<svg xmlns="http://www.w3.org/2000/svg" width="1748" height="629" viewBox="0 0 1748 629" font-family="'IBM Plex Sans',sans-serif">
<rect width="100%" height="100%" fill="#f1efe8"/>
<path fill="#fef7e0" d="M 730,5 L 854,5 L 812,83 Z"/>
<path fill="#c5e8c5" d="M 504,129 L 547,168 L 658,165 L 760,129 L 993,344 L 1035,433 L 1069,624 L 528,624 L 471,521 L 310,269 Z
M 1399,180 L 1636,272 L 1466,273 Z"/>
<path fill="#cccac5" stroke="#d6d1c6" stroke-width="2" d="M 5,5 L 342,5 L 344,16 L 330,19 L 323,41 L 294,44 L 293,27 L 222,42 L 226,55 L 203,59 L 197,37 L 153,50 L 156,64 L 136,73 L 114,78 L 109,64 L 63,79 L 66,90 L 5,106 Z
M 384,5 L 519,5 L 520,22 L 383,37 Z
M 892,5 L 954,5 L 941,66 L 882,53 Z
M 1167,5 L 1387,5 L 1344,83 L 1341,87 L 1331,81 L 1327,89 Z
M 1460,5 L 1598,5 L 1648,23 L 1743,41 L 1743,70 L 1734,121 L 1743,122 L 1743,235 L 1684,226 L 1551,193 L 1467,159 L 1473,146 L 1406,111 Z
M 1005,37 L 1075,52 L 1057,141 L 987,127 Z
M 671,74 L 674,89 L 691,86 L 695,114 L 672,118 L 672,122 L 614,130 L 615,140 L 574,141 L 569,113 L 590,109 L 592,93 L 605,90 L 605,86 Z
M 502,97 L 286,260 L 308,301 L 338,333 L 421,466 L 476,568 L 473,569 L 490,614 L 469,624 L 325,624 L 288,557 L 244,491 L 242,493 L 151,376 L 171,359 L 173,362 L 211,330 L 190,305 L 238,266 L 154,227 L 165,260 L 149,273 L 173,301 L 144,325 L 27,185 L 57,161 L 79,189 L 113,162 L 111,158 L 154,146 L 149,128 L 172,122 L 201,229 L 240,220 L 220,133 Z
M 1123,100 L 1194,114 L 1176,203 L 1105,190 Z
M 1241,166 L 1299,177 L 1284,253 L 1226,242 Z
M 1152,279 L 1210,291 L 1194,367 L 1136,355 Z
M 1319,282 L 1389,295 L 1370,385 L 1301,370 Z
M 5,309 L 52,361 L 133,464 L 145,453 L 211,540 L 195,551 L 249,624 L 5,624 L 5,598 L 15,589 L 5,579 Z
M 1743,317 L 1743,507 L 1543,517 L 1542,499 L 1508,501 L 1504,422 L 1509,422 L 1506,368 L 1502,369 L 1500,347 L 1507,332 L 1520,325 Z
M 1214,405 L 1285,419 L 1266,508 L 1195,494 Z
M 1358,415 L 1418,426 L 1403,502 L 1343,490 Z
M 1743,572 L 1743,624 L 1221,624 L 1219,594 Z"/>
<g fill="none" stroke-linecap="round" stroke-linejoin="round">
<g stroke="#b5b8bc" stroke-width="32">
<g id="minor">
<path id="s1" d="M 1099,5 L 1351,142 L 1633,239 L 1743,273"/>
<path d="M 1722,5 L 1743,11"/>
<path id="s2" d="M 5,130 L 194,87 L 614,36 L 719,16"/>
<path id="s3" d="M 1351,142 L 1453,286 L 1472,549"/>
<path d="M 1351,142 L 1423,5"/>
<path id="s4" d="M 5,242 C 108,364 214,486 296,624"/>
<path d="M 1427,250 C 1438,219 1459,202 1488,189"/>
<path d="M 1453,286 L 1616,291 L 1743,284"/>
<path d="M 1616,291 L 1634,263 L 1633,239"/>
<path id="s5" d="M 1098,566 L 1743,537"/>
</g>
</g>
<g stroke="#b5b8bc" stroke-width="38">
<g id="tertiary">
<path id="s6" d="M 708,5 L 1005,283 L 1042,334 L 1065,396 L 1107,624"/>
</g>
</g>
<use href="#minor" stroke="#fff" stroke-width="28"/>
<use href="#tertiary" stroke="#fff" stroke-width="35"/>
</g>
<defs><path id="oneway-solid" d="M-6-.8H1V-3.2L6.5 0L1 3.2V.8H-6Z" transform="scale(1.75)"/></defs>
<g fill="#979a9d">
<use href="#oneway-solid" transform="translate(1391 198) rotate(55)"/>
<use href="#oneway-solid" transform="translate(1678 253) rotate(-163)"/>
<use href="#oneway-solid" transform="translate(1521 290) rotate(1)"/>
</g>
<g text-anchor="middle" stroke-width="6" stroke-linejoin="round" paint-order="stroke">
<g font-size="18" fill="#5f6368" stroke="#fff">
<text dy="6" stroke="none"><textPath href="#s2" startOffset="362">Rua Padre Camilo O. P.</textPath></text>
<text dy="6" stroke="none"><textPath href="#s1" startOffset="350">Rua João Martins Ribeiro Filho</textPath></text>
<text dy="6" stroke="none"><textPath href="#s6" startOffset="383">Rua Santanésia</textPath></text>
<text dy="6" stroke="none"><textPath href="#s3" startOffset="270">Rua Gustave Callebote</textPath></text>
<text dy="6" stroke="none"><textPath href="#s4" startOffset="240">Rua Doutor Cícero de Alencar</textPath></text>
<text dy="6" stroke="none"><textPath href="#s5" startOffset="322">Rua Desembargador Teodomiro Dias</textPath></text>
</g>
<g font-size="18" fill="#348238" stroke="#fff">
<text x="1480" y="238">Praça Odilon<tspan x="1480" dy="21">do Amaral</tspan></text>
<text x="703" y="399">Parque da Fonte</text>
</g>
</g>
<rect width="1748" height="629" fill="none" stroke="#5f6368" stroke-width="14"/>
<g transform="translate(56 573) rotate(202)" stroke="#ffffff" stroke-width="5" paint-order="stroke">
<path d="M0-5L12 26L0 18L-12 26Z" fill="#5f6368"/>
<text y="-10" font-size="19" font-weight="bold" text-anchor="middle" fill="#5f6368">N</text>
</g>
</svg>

**Task to complete:** Among the lines above, find those carrying the word "rotate" and copy them out.

**Exercise result:**
<use href="#oneway-solid" transform="translate(1391 198) rotate(55)"/>
<use href="#oneway-solid" transform="translate(1678 253) rotate(-163)"/>
<use href="#oneway-solid" transform="translate(1521 290) rotate(1)"/>
<g transform="translate(56 573) rotate(202)" stroke="#ffffff" stroke-width="5" paint-order="stroke">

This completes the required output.